We quickly readied the boat for the sail and dropped the dock lines and motored out. Strike while the iron’s hot as they say. It was the usual beautiful afternoon on Banderas Bay—literally every afternoon here is sunny, hot, and the wind blows 10-20 knots starting around midday. We put up sail just outside the breakwater and began reaching across the bay with a sharp eye out for marine wildlife to point out to the folks. Well, in that we were not disappointed. First we saw a turtle floating a bit off the boat and then, whoa, a whale blow. We tacked around to follow the direction the whale was traveling and proceeded to be thrilled by whale sightings for the next 30-45 minutes. He blew, he sounded (dove and showed his tail flukes) and eventually he breeched (jumped clear of the water) all within a quarter mile from us, the breeching as close as 100 yards! We were all thrilled and excited. The crew of Qayaq could not have ordered up a better show if they planned it. Everyone was delighted with the afternoon! By the time we headed in about 2 hours later the water had become choppy from the consistent 15 knot breeze, but, through it all my Dad felt well. Hallelujah!!
The visit was delightful and we were very sad to see my parents go home. It was fun to share our lives with them. They even attended a cruisers meeting where I gave a medical talk and met some of our cruiser friends.
The next week was spent with our friends socializing some more, doing some exploring and trading some medical expertise for help in setting up a real website. Yup, that’s the big news this dispatch—check it out www.qayaq.net and see the early website development. The logbook will send you to the blogsite for the dispatches and, eventually, soon, we’ll post a lot of our pictures.
We are now anchored off another village on Banderas Bay, La Cruz, a darling small “real Mexican” town that welcomes cruisers and provides a nice “home” for a bunch of boats as well as some Americans who have settled here in Mexico.

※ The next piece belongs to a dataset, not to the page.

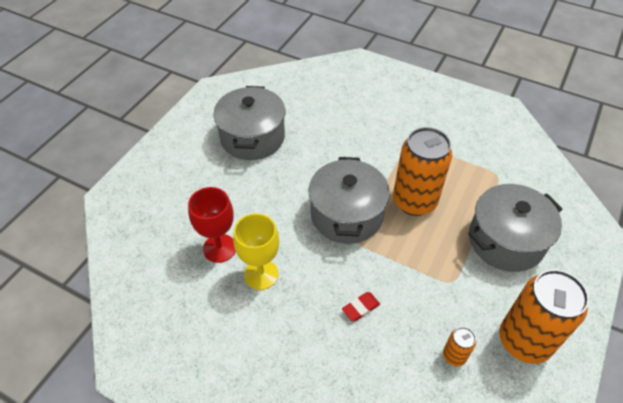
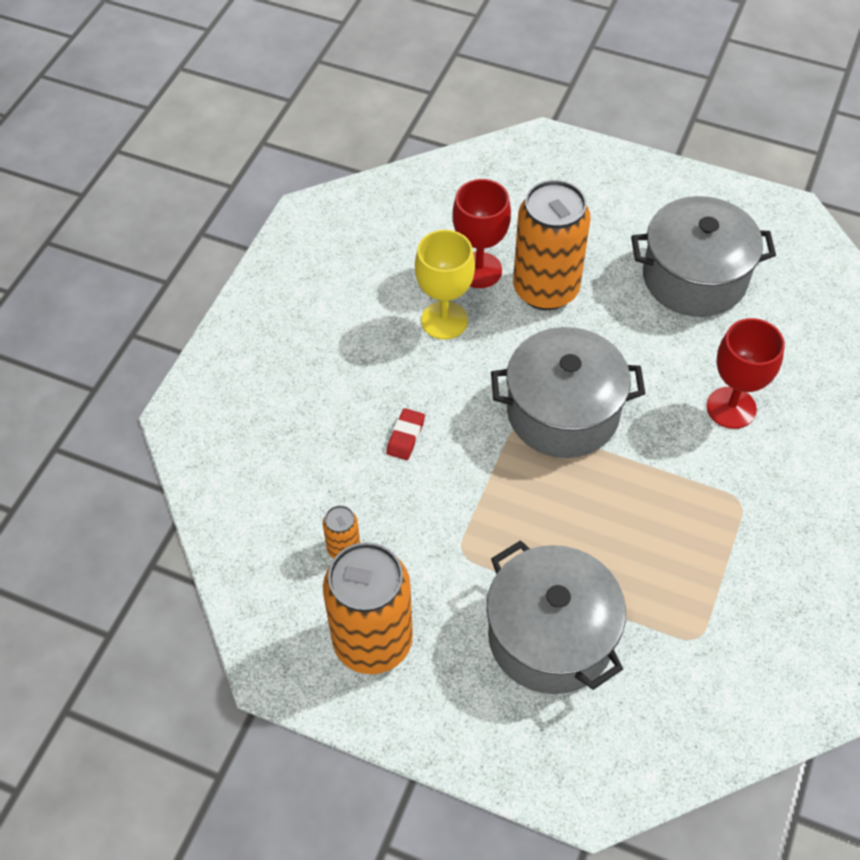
camera: 85 degrees right, 5 degrees up
(349, 137) = (731, 408): none -> red goblet
(360, 308) = (405, 436): red eraser -> red eraser turned 60 degrees clockwise
(414, 201) = (607, 504): orange can -> orange can (545, 289)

Happily, we are speaking Spanish again. We enjoyed live music with one of our friends playing and will go to a Mexican Fiesta this weekend. In this small town, we are able to get free wireless internet from our boat anchored off the breakwater—ironically, it’s been easier to get free internet in smaller towns than in PV where we could have it for a fee. The water is warm-ish and we spent a couple hours cleaning the bottom of our boat the other day. In these tropical waters, the marine life tends to grow on the hull of the boat so scraping and wiping it needs to happen every few weeks. We still got a little cold doing it, but we can look forward to warmer water still as we head south again in a while.
Our next stops will be on the Mexican Riviera including Tenicatita and Bahia de Navidad before we turn back north to head for the Sea of Cortez for the spring. We hope to see Copper Canyon on the way back north (an inland trip from Mazatlan). Take care all.